According to evolution, the DNA blueprints for our proteins were developed by the accumulation of random mutations over time. However, this is a very improbable way to make thousands of efficiently working enzymes. Even when scientists with the best equipment have the DNA blueprints, they seriously struggle to know what those blueprints will look like when they are built (1):
In computational biology, de novo protein structure prediction refers to an algorithmic process by which protein tertiary structure is predicted from its amino acid primary sequence [which comes directly from DNA]. The problem itself has occupied leading scientists for decades while still remaining unsolved. According to Science, the problem remains one of the top 125 outstanding issues in modern science. At present, some of the most successful methods have a reasonable probability of predicting the folds of small, single-domain proteins within 1.5 angstroms over the entire structure. [This is a small protein compared to many of those out there.]
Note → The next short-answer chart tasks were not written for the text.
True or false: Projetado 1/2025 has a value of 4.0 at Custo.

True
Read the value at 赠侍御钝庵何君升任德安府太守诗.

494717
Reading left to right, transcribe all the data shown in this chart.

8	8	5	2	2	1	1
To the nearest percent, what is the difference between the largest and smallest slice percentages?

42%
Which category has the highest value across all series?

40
De novo methods tend to require vast computational resources, and have thus only been carried out for relatively small proteins. De novo protein structure modeling is distinguished from Template-based modeling (TBM) by the fact that no solved homolog to the protein of interest is known, making efforts to predict protein structure from amino acid sequence exceedingly difficult. Prediction of protein structure de novo for larger proteins will require better algorithms and larger computational resources such as those afforded by either powerful supercomputers (such as Blue Gene or MDGRAPE-3) or distributed computing projects (such as Folding@home, Rosetta@home, the Human Proteome Folding Project, or Nutritious Rice for the World). Although computational barriers are vast, the potential benefits of structural genomics (by predicted or experimental methods) to fields such as medicine and drug design make de novo structure prediction an active research field…
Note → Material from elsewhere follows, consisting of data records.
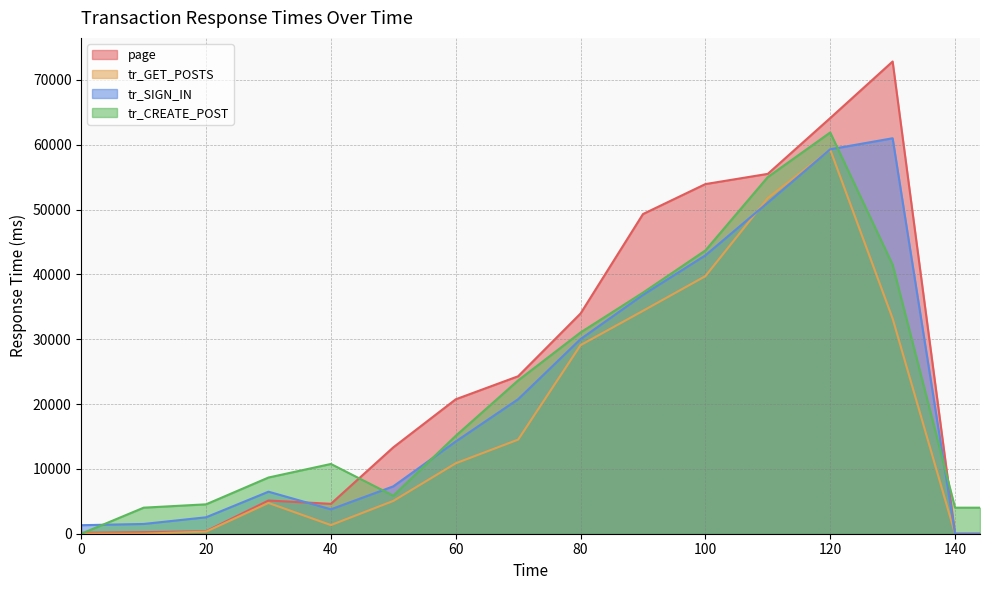

What is the total value across all series at 130?

208543.5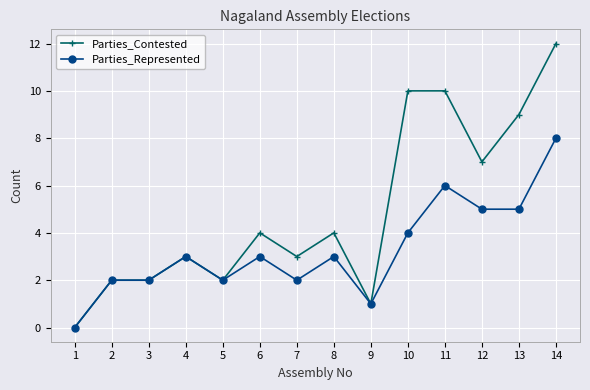

True or false: Parties_Contested has more than 1 interior local peaks.

True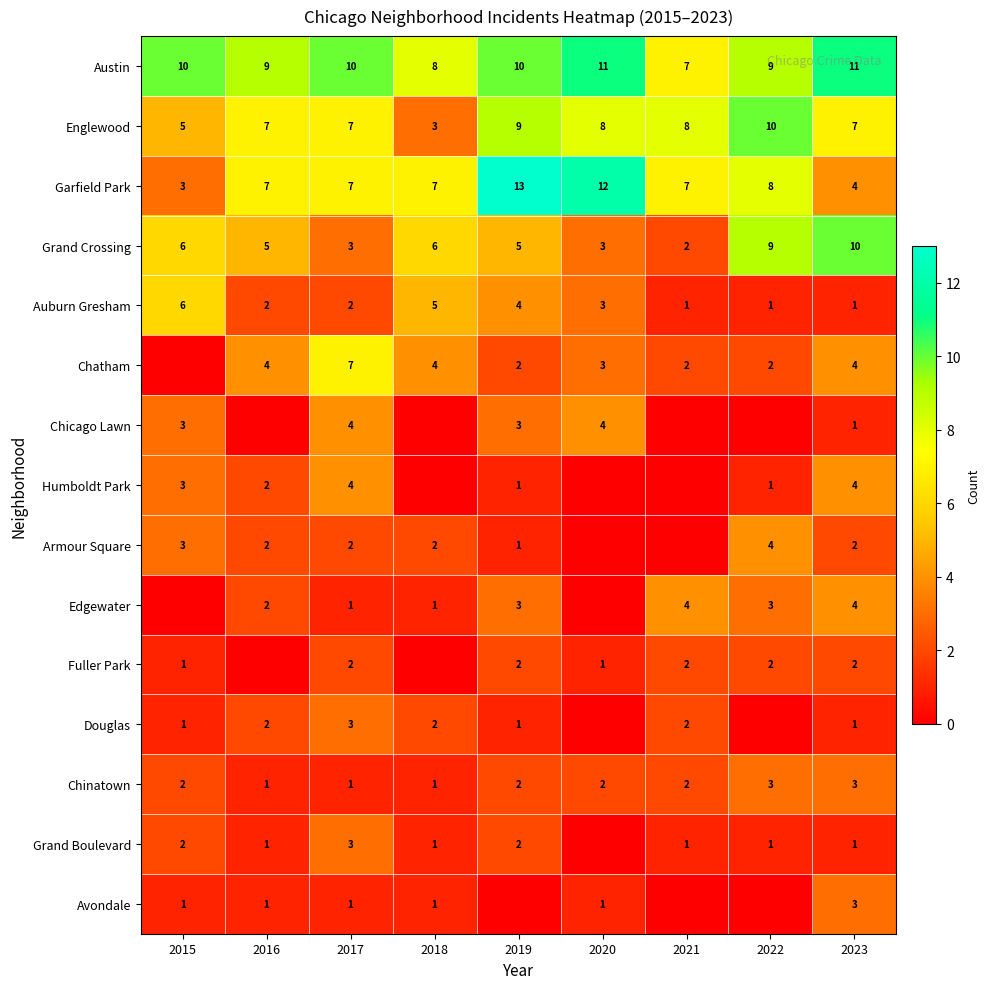

True or false: Grand Crossing has a value of 2 at 2018.

False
A major limitation of de novo protein prediction methods is the extraordinary amount of computer time required to successfully solve for the native confirmation of a protein. Distributed methods, such as Rosetta@home, have attempted to ameliorate this by recruiting individuals who then volunteer idle home computer time in order to process data. Even these methods face challenges, however. For example, a distributed method was utilized by a team of researchers at the University of Washington and the Howard Hughes Medical Institute to predict the tertiary structure of the protein T0283 from its amino acid sequence. In a blind test comparing the accuracy of this distributed technique with the experimentally confirmed structure deposited within the Protein Databank (PDB), the predictor produced excellent agreement with the deposited structure. However, the time and number of computers required for this feat was enormous – almost two years and approximately 70,000 home computers, respectively.
So my question is, if it takes 70,000 home computers two years to figure out how to fold one efficiently working protein (a transmembrane protein for Salmonella typhi), can we reasonably expect that unguided random mutations, without the benefit of computer support, will fold for us 8,000 efficiently working proteins? I say no.